**Stated task**
Render the data from the line with "table_cell [……..……] [659, 1362, 1144, 1428]" up to and including the line with "table_cell [659, 264, 1144, 337]" as a JSON list of strings, one string per line, leaving out any blank lines.

**Information provided**
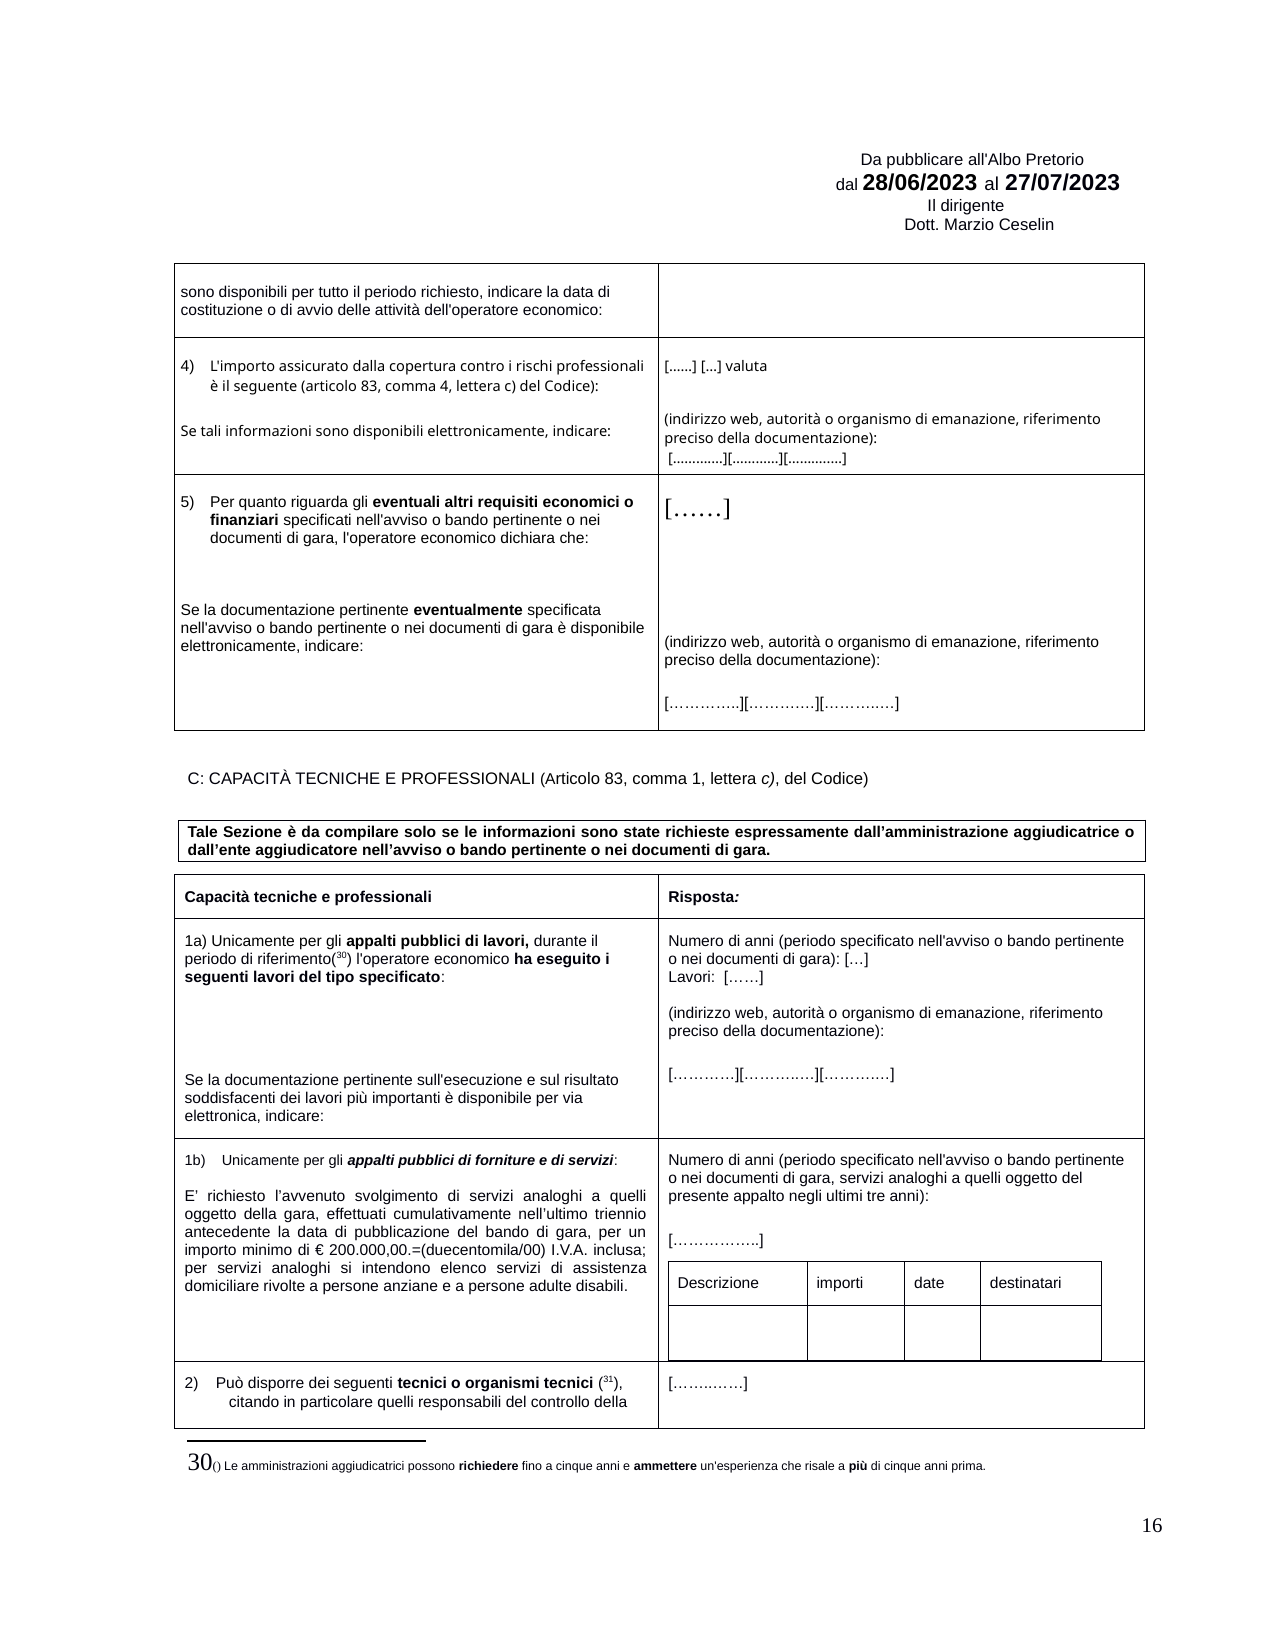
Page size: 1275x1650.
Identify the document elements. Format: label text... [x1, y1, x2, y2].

table_cell [……..……] [659, 1362, 1144, 1428]
table_cell [808, 1306, 904, 1359]
table_header Risposta: [659, 875, 1144, 918]
table_cell [……] […] valuta (indirizzo web, autorità o organismo di emanazione, riferimento preciso della documentazione): [……….…][…………][………..…] [659, 338, 1144, 474]
text Tale Sezione è da compilare solo se le informazioni sono state richieste espressamente dall’amministrazione aggiudicatrice o dall’ente aggiudicatore nell’avviso o bando pertinente o nei documenti di gara. [179, 821, 1145, 861]
table_cell [659, 264, 1144, 337]
table_header Descrizione [669, 1262, 807, 1305]
table_cell [……] (indirizzo web, autorità o organismo di emanazione, riferimento preciso della documentazione): […………..][……….…][………..…] [659, 475, 1144, 730]
table_cell [905, 1306, 980, 1359]
table_cell [981, 1306, 1101, 1359]
table_cell L'importo assicurato dalla copertura contro i rischi professionali è il seguente (articolo 83, comma 4, lettera c) del Codice): Se tali informazioni sono disponibili elettronicamente, indicare: [175, 338, 658, 474]
table_cell Numero di anni (periodo specificato nell'avviso o bando pertinente o nei documenti di gara): […] Lavori: [……] (indirizzo web, autorità o organismo di emanazione, riferimento preciso della documentazione): […………][………..…][……….…] [659, 919, 1144, 1138]
table_cell sono disponibili per tutto il periodo richiesto, indicare la data di costituzione o di avvio delle attività dell'operatore economico: [175, 264, 658, 337]
table_cell 2) Può disporre dei seguenti tecnici o organismi tecnici (), citando in particolare quelli responsabili del controllo della [175, 1362, 658, 1428]
table_header Capacità tecniche e professionali [175, 875, 658, 918]
table_cell [669, 1306, 807, 1359]
table_cell Per quanto riguarda gli eventuali altri requisiti economici o finanziari specificati nell'avviso o bando pertinente o nei documenti di gara, l'operatore economico dichiara che: Se la documentazione pertinente eventualmente specificata nell'avviso o bando pertinente o nei documenti di gara è disponibile elettronicamente, indicare: [175, 475, 658, 730]
table_cell 1b) Unicamente per gli appalti pubblici di forniture e di servizi: E’ richiesto l’avvenuto svolgimento di servizi analoghi a quelli oggetto della gara, effettuati cumulativamente nell’ultimo triennio antecedente la data di pubblicazione del bando di gara, per un importo minimo di € 200.000,00.=(duecentomila/00) I.V.A. inclusa; per servizi analoghi si intendono elenco servizi di assistenza domiciliare rivolte a persone anziane e a persone adulte disabili. [175, 1139, 658, 1361]
title C: Capacità tecniche e professionali (Articolo 83, comma 1, lettera c), del Codice) [187, 769, 1137, 788]
table_header importi [808, 1262, 904, 1305]
table_cell Numero di anni (periodo specificato nell'avviso o bando pertinente o nei documenti di gara, servizi analoghi a quelli oggetto del presente appalto negli ultimi tre anni): [……………..] [659, 1139, 1144, 1361]
table_header date [905, 1262, 980, 1305]
table_cell 1a) Unicamente per gli appalti pubblici di lavori, durante il periodo di riferimento() l'operatore economico ha eseguito i seguenti lavori del tipo specificato: Se la documentazione pertinente sull'esecuzione e sul risultato soddisfacenti dei lavori più importanti è disponibile per via elettronica, indicare: [175, 919, 658, 1138]
table_header destinatari [981, 1262, 1101, 1305]
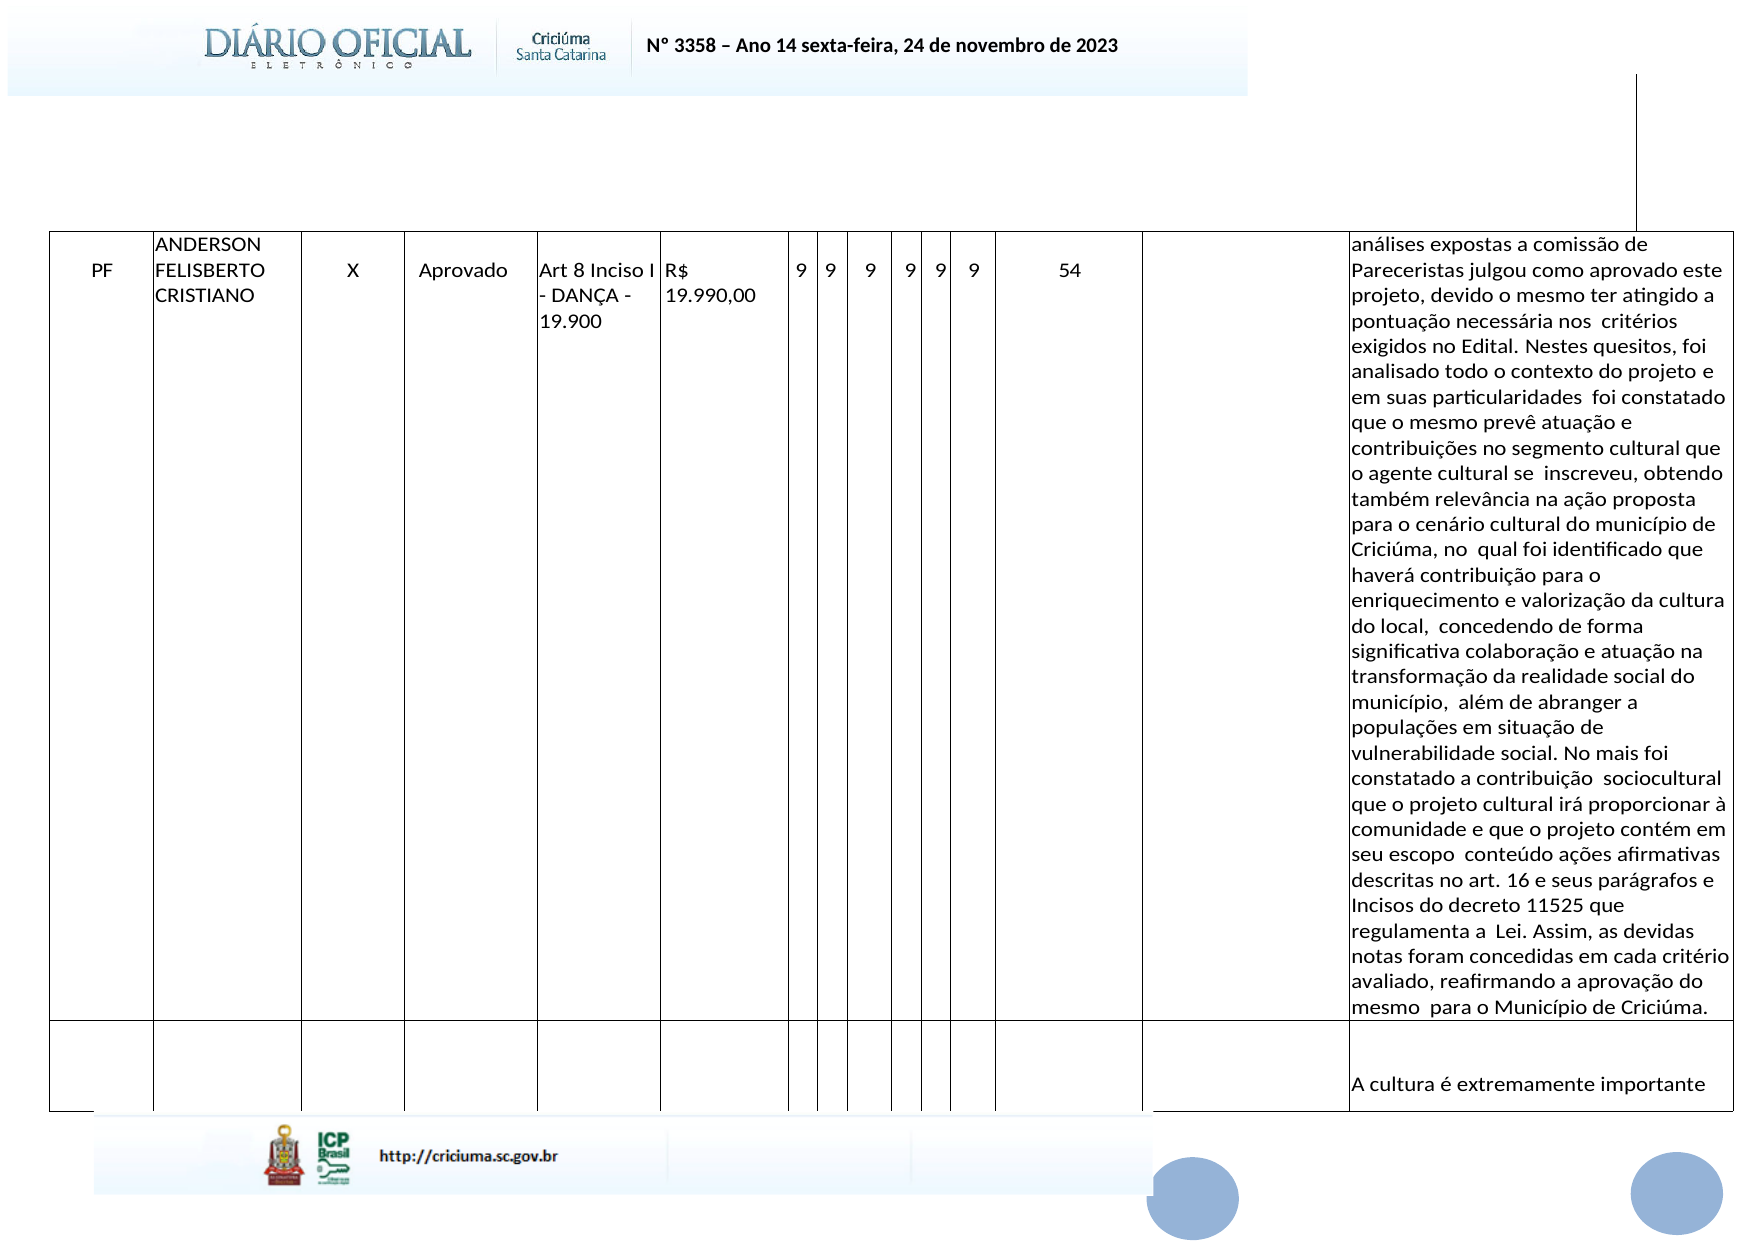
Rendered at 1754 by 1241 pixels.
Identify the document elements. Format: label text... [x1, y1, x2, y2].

**Written response**
[
  "table_cell [……..……] [659, 1362, 1144, 1428]",
  "table_cell [808, 1306, 904, 1359]",
  "table_header Risposta: [659, 875, 1144, 918]",
  "table_cell [……] […] valuta (indirizzo web, autorità o organismo di emanazione, riferimento preciso della documentazione): [……….…][…………][………..…] [659, 338, 1144, 474]",
  "text Tale Sezione è da compilare solo se le informazioni sono state richieste espressamente dall’amministrazione aggiudicatrice o dall’ente aggiudicatore nell’avviso o bando pertinente o nei documenti di gara. [179, 821, 1145, 861]",
  "table_cell [659, 264, 1144, 337]"
]